Problem details:
Write out the part of the beer blog post below word for word, starting with "Open It!, the" and going on through "Imperial Russian Stout.".

Start of Given passage

When a bad beer gets to the pub then who should deal with it and how?  

Sunday 11 March 2012

Opened It!



Open It!, the great beer-stash-raid, happened two weeks ago. Things have been a bit busy so I’m only just catching up now...

For Open It! I went out into my garage, rummaged through boxes, um’d and ah’d, picked out bottles then put them back again and then picked out some more, finally settling on two beers: BrewDog AB:01 and Courage Imperial Russian Stout.


BrewDog AB:01 is a quad made with Westvleteren yeast and infused with vanilla bean. I drank it ages ago in a blind tasting with other similar beers and it was easy to pick out of the line-up. That was over a year ago and it’s changed a lot since. If you were going to recreate this in food-form it’d be banana bread topped with figs and drizzled in a rum, pepper and vanilla syrup, which sounds totally delicious, right? There’s some boozy warmth, a very peppery, dry bitterness, some cocoa and vanilla, plus loads of mushy banana. I drank it really quickly trying to work out whether I loved it or not and usually speed-drinking is a good sign. Occasionally time warps things in weird ways and this is one of them and I loved it.

End of Given passage
Start of Data under study

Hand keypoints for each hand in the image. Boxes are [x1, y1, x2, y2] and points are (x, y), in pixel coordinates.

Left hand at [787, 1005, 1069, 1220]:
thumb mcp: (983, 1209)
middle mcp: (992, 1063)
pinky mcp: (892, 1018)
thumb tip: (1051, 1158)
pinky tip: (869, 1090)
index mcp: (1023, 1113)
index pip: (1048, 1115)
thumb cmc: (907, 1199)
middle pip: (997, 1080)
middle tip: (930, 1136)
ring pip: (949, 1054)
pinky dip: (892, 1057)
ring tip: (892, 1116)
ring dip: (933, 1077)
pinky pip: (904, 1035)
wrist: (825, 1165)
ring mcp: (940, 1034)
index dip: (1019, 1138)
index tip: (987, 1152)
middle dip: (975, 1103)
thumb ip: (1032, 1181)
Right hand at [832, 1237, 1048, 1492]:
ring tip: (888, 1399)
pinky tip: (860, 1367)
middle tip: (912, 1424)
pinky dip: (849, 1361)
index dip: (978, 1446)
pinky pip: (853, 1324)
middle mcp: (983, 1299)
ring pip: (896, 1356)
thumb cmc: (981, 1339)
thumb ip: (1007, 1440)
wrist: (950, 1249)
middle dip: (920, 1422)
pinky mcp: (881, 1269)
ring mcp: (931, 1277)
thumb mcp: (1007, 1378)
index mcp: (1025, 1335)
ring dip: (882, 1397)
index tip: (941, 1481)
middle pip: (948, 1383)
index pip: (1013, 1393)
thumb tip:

End of Data under study

Result of the task:
Open It!, the great beer-stash-raid, happened two weeks ago. Things have been a bit busy so I’m only just catching up now...

For Open It! I went out into my garage, rummaged through boxes, um’d and ah’d, picked out bottles then put them back again and then picked out some more, finally settling on two beers: BrewDog AB:01 and Courage Imperial Russian Stout.